Rank shares hit a three-year low following a profit warning. The group said a decline in visitor numbers at Gala Bingo and some big wins at its casino business would mean profits would be lower than the City had expected.
Sir Martin Sorrell, the highly-remunerated chief executive of advertising giant WPP, faces an allegation of “personal misconduct”. This has increased pressure on the company, which is suffering from a cutback in spending at consumer product giants and the rise of digital rivals.
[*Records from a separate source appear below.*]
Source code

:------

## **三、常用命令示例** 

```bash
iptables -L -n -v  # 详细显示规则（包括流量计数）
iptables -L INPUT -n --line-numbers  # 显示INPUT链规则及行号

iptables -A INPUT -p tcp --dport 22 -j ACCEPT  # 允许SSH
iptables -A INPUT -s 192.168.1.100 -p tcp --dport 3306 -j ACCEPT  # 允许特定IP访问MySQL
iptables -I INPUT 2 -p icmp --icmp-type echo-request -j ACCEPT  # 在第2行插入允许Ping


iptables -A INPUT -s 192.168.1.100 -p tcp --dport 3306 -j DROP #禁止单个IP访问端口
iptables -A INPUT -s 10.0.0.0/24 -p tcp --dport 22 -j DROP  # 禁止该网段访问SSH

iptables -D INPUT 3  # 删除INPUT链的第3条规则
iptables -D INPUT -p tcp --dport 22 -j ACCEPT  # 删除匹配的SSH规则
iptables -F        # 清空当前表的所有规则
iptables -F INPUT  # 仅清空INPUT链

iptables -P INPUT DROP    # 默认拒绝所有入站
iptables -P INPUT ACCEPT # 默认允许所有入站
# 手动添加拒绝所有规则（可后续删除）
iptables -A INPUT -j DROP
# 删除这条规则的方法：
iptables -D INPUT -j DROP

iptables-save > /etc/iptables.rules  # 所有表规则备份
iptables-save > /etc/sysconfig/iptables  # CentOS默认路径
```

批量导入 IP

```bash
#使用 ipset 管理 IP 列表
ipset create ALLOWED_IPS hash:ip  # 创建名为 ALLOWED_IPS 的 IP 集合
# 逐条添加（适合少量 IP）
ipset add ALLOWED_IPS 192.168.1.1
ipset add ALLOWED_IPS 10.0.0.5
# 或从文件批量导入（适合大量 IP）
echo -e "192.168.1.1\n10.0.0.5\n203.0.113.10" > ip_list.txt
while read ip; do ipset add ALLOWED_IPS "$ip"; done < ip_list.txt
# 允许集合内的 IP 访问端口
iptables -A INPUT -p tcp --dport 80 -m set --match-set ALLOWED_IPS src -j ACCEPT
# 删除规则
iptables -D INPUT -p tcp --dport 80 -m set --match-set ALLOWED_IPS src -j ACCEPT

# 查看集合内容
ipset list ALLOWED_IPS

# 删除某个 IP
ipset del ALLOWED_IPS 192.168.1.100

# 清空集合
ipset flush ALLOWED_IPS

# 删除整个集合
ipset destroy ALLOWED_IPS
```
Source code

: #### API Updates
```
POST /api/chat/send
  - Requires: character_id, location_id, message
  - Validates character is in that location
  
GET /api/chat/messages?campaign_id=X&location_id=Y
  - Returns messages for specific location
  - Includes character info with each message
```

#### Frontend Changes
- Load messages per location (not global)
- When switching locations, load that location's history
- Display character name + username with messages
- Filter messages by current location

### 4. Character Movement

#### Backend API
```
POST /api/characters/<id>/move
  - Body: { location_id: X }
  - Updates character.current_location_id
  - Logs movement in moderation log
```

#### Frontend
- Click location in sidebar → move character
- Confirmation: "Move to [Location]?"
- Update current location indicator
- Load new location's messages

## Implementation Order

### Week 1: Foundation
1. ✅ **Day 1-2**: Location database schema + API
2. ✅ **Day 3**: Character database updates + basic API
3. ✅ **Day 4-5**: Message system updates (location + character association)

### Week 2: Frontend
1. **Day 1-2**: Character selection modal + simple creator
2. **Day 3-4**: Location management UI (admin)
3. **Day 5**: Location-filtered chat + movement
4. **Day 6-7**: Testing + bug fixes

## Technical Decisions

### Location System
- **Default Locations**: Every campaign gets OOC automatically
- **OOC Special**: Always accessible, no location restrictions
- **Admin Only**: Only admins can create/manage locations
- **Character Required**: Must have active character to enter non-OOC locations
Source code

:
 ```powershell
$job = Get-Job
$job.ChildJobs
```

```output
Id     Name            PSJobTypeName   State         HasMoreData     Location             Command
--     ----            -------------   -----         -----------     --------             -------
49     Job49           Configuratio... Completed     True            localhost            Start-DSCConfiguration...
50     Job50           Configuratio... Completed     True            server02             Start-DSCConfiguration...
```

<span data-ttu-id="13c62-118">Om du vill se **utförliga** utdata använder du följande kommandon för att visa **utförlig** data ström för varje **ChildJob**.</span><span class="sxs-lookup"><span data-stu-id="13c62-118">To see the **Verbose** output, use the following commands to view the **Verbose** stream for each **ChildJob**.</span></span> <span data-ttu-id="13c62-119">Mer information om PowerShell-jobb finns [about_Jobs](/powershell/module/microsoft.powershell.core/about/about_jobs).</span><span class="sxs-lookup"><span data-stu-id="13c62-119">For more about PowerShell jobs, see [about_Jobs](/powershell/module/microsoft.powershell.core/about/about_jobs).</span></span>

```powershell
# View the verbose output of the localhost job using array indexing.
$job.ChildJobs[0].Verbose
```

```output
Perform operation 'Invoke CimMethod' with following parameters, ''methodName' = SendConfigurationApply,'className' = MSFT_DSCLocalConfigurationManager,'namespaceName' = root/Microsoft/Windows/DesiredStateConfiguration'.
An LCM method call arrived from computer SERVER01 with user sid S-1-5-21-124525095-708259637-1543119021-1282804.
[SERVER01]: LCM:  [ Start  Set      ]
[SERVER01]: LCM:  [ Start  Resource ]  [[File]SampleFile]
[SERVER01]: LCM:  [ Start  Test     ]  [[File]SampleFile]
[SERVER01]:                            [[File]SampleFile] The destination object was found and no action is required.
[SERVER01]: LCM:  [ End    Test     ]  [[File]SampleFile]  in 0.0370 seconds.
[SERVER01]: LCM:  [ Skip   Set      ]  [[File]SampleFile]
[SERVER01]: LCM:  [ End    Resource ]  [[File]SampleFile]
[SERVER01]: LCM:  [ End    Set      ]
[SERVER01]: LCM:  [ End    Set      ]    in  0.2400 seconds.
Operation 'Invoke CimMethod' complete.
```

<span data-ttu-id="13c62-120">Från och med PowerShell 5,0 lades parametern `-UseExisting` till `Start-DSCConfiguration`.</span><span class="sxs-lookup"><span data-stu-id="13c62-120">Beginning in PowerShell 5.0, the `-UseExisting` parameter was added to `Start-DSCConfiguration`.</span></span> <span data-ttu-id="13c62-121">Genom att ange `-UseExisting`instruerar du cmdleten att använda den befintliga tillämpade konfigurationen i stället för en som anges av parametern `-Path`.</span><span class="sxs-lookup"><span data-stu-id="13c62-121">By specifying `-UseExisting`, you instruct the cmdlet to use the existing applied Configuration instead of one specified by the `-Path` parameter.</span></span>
Its shares have fallen around 40% over the last year.
Shopping centre operator Hammerson said it will delay finalising its planned £3.4bn takeover of Intu until after the deadline for French rival Klépierre to make a formal bid for the company has passed on 16 April2018. Hammerson’s plans to buy Intu were complicated last month when Klépierre made a surprise £5bn approach to buy Hammerson.
Rupert Murdoch's 21st Century Fox said it would sell its Sky News unit to The Walt Disney Coor ring-fence the business in an attempt to ease regulatory concerns over its proposed acquisition of Sky.
Children’s character Peppa Pig is bringing home the bacon – with the show proving a mega hit in Asia, helping lift sales at film and television group Entertainment One. The show is being broadcast on the China Central Television network and has had more than 45 billion views on Chinese video-on-demand platforms and the show has also debuted in Japan.
Capita shares hit a new 20-year low this week ahead of its strategy update later this month. Capita is scheduled to unveil full-year figures on 26 April 2018 with details of a restructuring plan expected alongside the numbers.
Budget airline Flybe issued a profit warning following business disruption related to snow during the “Beast from the East” weather event. The company was forced to cancel almost 1,000 flights, with around £4m of sales wiped out.